* Problem to work on *
Where does "stator" appear in the data? Return each line that holds it.

----

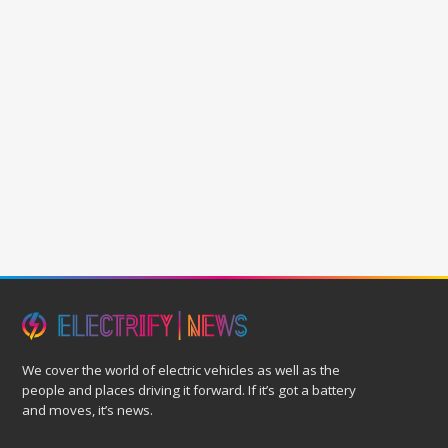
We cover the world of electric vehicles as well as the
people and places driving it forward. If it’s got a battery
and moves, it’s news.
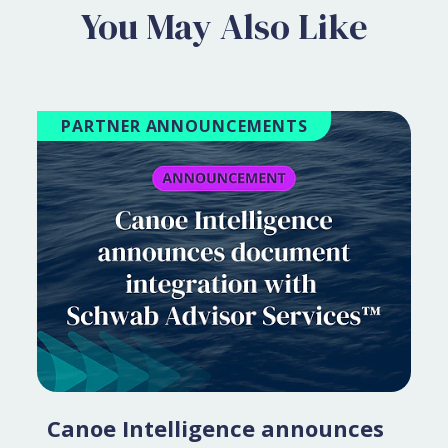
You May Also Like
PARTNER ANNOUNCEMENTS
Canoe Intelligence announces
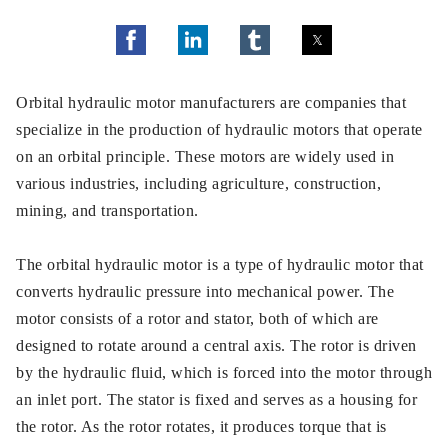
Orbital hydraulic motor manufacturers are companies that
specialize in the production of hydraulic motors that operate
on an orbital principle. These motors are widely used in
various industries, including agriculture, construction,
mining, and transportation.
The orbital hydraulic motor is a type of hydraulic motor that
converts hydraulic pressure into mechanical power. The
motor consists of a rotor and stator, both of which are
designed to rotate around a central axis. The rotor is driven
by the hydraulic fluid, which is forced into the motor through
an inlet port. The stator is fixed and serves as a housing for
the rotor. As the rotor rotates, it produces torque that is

----

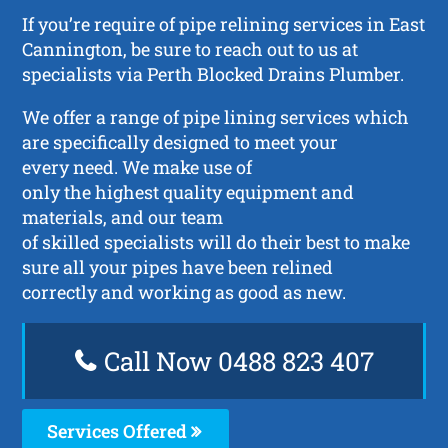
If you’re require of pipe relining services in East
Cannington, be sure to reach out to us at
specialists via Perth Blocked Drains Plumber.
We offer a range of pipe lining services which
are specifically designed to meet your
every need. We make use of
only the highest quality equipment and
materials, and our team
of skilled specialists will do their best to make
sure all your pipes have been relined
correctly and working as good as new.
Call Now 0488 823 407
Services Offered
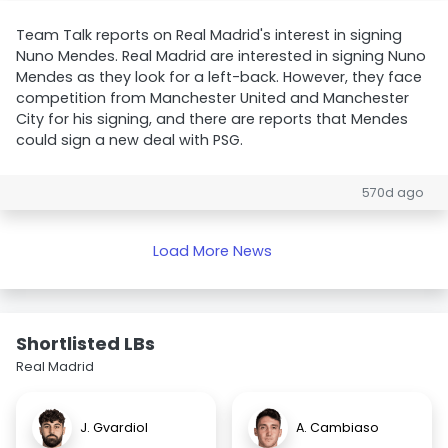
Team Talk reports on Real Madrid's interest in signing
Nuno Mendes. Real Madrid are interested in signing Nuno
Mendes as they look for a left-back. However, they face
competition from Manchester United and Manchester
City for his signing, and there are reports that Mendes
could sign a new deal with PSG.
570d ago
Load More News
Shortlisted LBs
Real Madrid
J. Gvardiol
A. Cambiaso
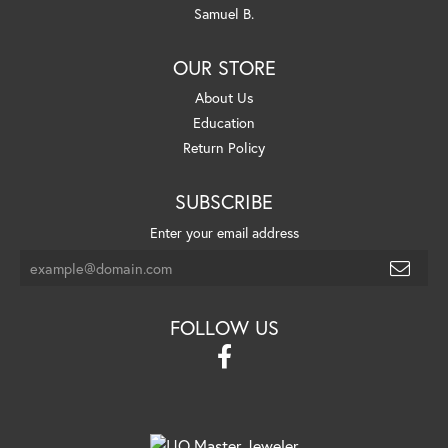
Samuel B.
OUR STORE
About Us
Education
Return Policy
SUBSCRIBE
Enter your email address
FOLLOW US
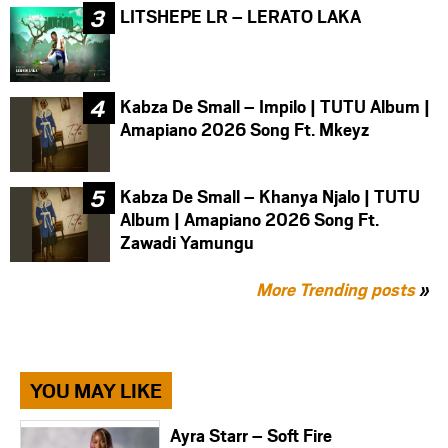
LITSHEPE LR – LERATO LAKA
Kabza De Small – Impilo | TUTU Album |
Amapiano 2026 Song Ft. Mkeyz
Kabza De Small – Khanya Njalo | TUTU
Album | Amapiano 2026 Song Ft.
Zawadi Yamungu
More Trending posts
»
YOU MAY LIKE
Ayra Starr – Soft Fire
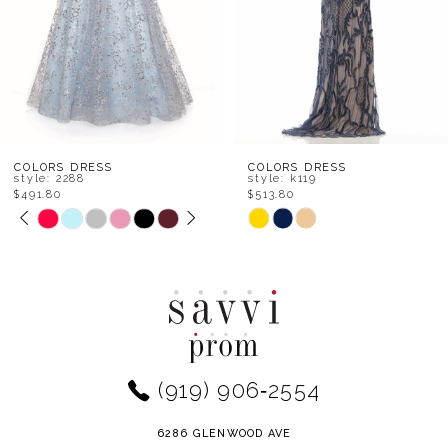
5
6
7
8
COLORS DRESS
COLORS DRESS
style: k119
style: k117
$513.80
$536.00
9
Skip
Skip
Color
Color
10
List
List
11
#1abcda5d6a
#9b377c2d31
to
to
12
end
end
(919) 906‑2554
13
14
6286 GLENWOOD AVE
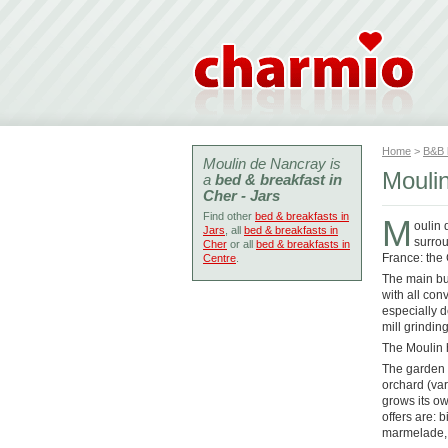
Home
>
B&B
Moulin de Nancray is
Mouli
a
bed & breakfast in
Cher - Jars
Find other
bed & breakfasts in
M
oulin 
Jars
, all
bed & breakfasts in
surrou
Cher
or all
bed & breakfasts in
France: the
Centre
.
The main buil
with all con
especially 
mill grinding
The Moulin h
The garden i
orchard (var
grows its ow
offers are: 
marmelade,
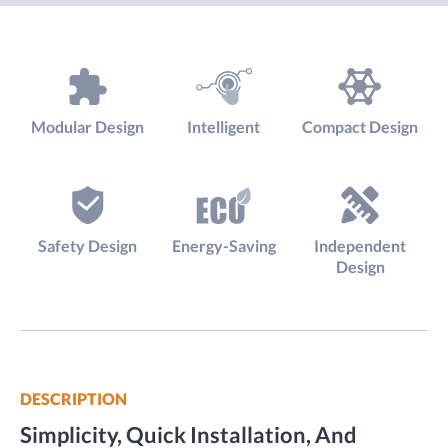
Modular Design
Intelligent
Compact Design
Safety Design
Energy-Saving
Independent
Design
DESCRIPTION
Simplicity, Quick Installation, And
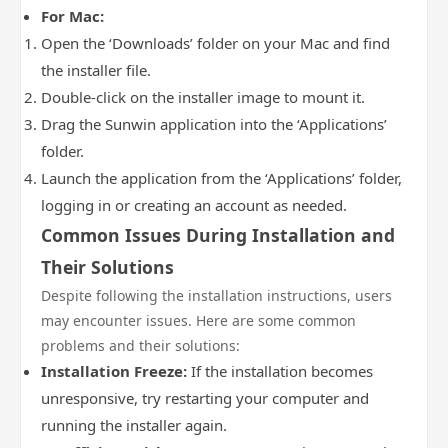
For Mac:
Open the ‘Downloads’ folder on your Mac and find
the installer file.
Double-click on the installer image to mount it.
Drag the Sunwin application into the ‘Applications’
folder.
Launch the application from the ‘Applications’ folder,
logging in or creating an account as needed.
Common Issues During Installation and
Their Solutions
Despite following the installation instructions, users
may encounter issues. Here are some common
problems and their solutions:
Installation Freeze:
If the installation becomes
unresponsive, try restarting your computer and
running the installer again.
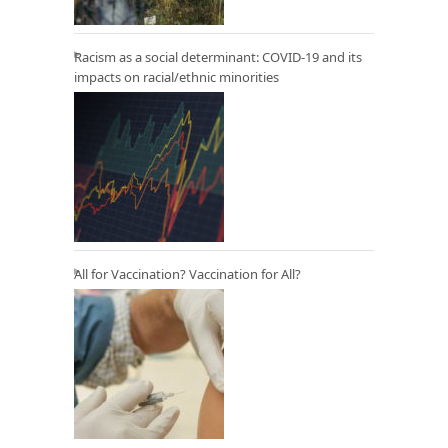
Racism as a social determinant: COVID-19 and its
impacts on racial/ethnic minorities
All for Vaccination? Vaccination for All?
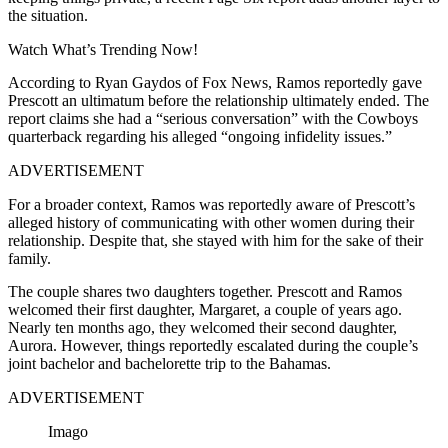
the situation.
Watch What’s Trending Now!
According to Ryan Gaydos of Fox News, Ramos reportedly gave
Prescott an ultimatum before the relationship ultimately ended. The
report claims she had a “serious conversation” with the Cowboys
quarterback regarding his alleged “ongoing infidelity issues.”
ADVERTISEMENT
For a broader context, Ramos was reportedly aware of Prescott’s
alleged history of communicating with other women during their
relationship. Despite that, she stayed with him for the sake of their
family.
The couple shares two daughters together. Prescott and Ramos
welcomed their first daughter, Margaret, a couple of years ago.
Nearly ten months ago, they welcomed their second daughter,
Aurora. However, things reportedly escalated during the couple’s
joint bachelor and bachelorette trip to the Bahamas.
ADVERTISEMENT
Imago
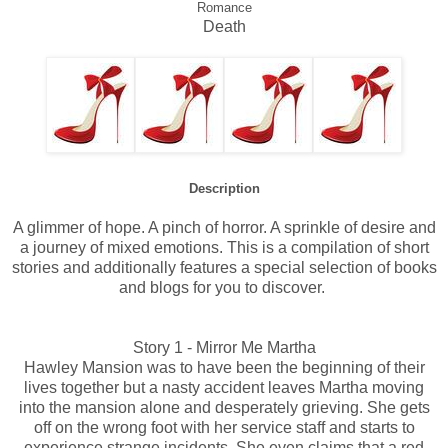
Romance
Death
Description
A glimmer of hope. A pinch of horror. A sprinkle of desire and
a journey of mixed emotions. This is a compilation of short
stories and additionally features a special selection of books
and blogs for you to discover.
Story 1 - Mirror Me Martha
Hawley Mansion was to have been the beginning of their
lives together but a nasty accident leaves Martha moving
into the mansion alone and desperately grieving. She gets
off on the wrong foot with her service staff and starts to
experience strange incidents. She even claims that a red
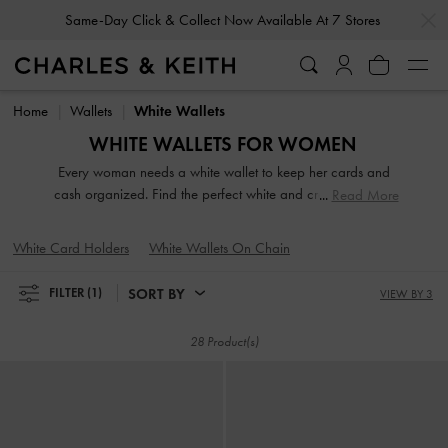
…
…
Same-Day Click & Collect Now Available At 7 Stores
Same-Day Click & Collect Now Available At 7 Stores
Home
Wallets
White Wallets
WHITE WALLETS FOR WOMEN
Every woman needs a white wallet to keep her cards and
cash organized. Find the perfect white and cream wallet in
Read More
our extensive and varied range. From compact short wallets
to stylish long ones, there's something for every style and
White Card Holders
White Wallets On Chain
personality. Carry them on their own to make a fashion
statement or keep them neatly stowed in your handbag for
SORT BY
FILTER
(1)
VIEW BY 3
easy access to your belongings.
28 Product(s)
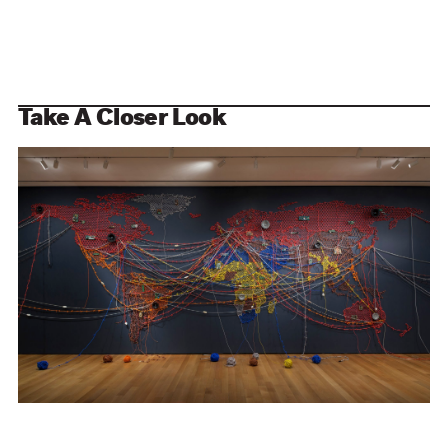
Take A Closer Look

----

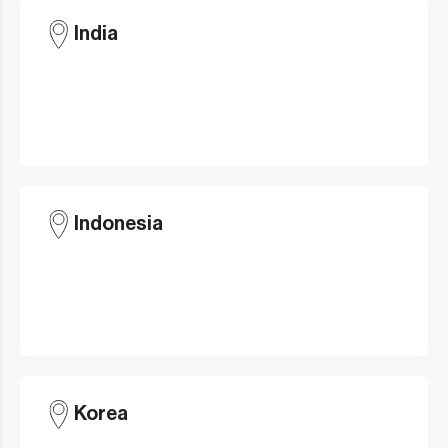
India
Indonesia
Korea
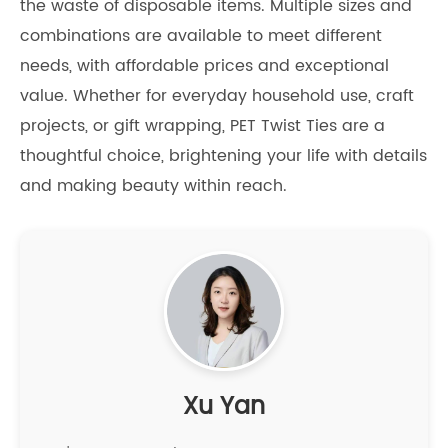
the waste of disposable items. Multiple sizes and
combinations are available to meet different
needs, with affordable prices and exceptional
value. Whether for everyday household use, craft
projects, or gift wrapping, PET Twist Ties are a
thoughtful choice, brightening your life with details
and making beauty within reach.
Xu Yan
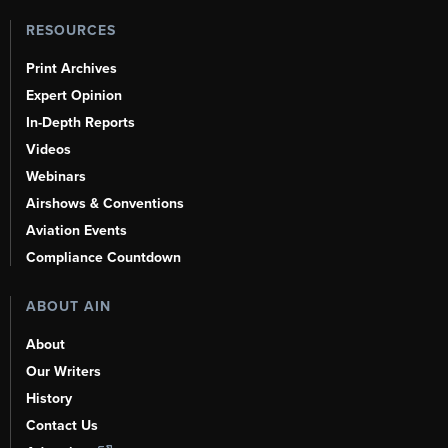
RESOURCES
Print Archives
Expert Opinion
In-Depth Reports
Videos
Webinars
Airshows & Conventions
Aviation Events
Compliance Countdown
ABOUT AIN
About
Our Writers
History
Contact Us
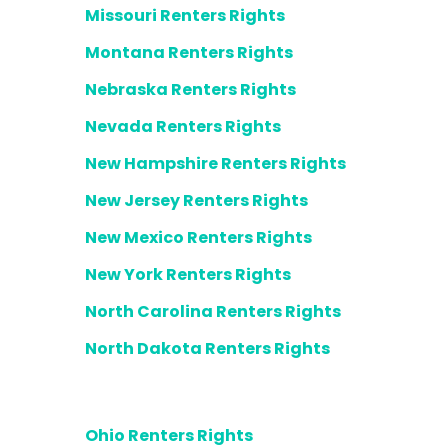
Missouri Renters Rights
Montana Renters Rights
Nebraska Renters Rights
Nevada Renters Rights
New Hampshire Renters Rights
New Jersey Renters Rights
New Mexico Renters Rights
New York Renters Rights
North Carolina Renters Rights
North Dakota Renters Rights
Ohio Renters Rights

----

* Answer section *
motor consists of a rotor and stator, both of which are
an inlet port. The stator is fixed and serves as a housing for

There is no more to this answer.